● Work required:
Look through the data below for the line with "Как известно, всё имеет сво" and the line with "всего себя: Отдать без остат", then output those two and all lines in between, exactly as written.

● Information shown:
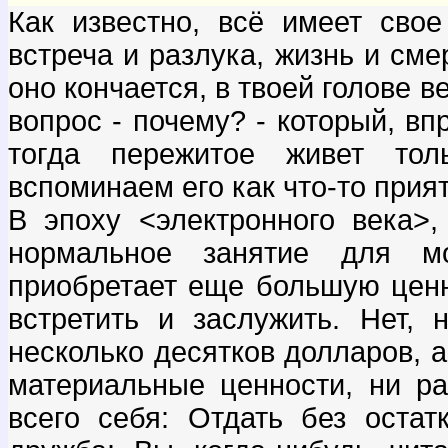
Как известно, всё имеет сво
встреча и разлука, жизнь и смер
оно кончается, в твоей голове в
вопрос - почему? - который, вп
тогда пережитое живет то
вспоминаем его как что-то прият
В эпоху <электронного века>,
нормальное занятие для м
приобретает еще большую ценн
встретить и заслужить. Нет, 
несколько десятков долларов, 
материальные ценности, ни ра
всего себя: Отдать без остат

...

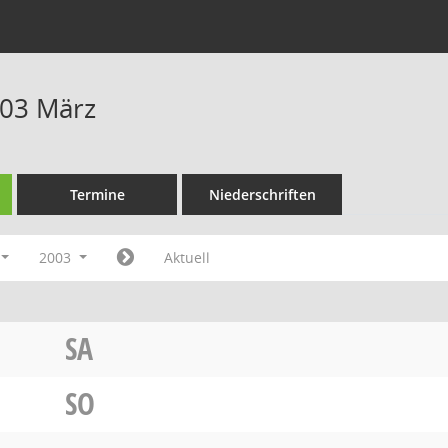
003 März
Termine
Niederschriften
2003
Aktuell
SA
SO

--

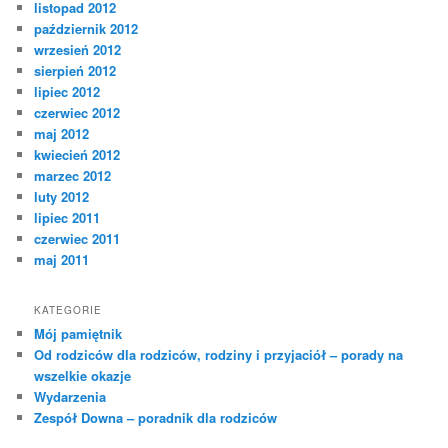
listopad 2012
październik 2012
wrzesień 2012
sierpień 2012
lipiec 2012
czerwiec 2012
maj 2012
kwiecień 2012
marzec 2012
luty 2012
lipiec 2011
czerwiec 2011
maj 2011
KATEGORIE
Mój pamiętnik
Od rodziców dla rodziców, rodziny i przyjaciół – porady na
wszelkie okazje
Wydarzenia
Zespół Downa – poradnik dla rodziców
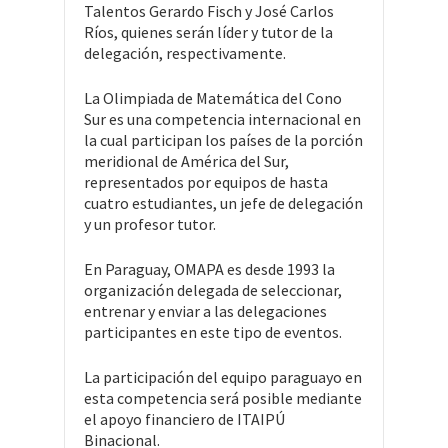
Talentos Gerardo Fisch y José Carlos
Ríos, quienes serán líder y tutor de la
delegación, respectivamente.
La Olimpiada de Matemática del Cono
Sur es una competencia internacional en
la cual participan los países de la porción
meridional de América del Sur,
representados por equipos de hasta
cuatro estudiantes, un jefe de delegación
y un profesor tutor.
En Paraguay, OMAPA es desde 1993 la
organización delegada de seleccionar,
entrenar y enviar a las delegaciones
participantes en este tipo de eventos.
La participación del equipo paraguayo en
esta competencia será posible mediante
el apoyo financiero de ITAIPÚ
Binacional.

● Answer:
Как известно, всё имеет сво
встреча и разлука, жизнь и смер
оно кончается, в твоей голове в
вопрос - почему? - который, вп
тогда пережитое живет то
вспоминаем его как что-то прият
В эпоху <электронного века>,
нормальное занятие для м
приобретает еще большую ценн
встретить и заслужить. Нет, 
несколько десятков долларов, 
материальные ценности, ни ра
всего себя: Отдать без остат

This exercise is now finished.